Some poems still survive online:

Instead of moaning at the thorns,
I’m happy that a rose among them grows

Often they went hungry: agencies only provide a small allowance for food. That gets spent quickly.

“In Paris and Milan there’d be these dinners, rich men would pay to come, we could join in for free. Ruslana and I would go: it was our only chance to eat.”

“And?”

“The men could tell we weren’t like THAT. For lots of girls modeling is just a chance to meet a rich guy. It’s not as if the men have to work hard to sleep with someone. All that stuff was happening around us.”

Some girls, the Russian girls from god-knows-where who grew up with no running water, go nuts, sucked into the whirlpool of champagne, cocaine, debauchery. But not Ruslana.

“We were the dunces,” says Masha, “the ones who went to bed early.”

Success came quickly for Ruslana. Within a year she had her first hit for Officiel . The long hair spun into seaweed chains, entwining her body. Her face made over to cross the line from childhood to sex. But not Lolita-like; rather the stuff of folktales. And again that gaze: the taiga, Baikal, snowy wastes.
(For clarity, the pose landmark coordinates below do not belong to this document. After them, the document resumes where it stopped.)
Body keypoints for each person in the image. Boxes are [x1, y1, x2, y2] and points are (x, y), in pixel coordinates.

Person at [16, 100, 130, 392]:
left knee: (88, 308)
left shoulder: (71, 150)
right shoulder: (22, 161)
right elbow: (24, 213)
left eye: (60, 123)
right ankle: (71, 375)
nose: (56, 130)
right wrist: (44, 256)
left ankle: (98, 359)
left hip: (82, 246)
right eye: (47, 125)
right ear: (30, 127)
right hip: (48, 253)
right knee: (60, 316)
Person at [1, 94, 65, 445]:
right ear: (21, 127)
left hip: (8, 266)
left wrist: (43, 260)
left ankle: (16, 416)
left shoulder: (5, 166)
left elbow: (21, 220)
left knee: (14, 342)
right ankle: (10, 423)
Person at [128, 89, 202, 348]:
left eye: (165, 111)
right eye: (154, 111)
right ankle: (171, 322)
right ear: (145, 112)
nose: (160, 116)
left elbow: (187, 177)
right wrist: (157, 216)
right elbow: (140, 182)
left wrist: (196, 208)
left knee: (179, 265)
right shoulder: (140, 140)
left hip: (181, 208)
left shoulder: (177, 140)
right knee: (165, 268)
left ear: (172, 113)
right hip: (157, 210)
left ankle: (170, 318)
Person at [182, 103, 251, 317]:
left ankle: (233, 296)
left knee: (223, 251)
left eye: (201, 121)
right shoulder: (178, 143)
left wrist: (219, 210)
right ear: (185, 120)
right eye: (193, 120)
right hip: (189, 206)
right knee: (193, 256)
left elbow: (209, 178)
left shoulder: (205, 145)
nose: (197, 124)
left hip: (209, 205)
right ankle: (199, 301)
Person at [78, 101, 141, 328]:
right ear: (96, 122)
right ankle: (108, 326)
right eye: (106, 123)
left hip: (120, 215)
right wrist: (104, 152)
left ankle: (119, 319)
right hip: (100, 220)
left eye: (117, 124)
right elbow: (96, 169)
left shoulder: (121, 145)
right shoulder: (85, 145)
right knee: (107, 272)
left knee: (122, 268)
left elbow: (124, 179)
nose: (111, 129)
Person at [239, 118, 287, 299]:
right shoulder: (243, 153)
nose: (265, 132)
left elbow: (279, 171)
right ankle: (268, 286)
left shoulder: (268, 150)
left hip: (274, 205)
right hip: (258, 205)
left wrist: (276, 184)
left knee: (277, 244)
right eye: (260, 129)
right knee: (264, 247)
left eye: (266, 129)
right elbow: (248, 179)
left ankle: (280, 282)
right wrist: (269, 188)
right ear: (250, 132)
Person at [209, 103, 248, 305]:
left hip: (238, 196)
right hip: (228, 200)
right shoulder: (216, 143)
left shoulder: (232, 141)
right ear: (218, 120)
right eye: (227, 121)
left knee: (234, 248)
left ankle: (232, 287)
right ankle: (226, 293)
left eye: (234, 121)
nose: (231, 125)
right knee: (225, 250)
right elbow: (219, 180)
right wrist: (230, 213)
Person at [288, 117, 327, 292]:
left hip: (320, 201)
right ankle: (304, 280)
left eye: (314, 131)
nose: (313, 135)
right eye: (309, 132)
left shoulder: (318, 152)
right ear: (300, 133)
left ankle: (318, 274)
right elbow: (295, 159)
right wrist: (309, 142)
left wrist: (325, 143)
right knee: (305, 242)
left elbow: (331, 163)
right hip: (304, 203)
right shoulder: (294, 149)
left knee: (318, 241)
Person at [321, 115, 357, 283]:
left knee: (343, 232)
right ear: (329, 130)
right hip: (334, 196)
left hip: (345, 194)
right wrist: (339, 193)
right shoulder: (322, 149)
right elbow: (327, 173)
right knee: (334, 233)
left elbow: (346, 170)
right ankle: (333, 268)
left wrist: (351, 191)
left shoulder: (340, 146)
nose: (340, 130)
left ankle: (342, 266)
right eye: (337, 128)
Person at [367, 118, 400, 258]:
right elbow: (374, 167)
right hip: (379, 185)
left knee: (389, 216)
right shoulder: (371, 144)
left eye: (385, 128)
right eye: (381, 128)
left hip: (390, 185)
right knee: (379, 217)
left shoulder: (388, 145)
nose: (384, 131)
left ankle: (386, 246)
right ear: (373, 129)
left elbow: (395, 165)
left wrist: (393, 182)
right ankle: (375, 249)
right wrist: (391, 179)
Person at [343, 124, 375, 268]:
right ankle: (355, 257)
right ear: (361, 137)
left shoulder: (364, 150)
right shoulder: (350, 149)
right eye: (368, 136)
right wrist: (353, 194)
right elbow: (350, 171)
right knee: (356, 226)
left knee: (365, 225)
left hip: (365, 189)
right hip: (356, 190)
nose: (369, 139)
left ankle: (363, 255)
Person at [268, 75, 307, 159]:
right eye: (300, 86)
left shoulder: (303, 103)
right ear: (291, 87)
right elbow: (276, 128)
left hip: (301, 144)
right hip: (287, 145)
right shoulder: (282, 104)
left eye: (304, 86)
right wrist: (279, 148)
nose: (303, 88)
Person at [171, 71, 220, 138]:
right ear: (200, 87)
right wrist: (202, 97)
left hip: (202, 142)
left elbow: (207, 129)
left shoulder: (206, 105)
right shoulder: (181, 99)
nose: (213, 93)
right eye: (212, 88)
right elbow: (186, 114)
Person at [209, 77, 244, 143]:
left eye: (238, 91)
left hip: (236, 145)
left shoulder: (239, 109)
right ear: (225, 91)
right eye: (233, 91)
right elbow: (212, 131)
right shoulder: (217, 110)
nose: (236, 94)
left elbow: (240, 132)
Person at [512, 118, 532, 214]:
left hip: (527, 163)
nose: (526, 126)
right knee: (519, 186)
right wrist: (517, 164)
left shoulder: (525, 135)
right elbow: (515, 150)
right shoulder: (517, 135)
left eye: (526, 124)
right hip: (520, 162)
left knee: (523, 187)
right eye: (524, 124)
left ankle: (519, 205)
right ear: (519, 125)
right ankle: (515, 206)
Then came the ad that took Ruslana and transformed her life. Nina Ricci. The magical tree. The pink apple… and stardom. The ad catapulted Ruslana into the jet set. Jerry Epstein, the head of Bear Sterns, famous for his love of teenage girls (he was later jailed for statutory rape), flew her down to his private Caribbean island. The new Russian mega-rich were especially keen to be seen with the new Russian supermodel. She spent more and more time in Moscow, found herself in the VIP lounge of all the clubs. The dream life of all the gold diggers and wannabes: she was living it. It was Moscow she fell in love with, felt most at home in. Her rise chimed together with the city’s.

She met Alexander at a club (though no one can remember whether in New York or in Moscow). He was one of the handsomest Russian tycoons on the scene, and she fell blissfully in love.

Luba, a former Miss Chelyabinsk, knew her during the affair. Luba’s Moscow apartment is drowning in her collection of cuddly bears. A little pug yaps throughout our conversation. “I never had toys when I was small,” says Luba. “Now I’m making up for it. I have over two thousand bears. Every city I visit I buy new ones.”

She tells me about Alexander.

“He’s not that young, but he is gorgeous. Girls drop at his feet. He’s been with so many of my friends. All of them perfect.”

Friends, experienced models like Luba, warned Ruslana not to fall in love. But she was certain this was the real thing. She wanted marriage, children, a steady home.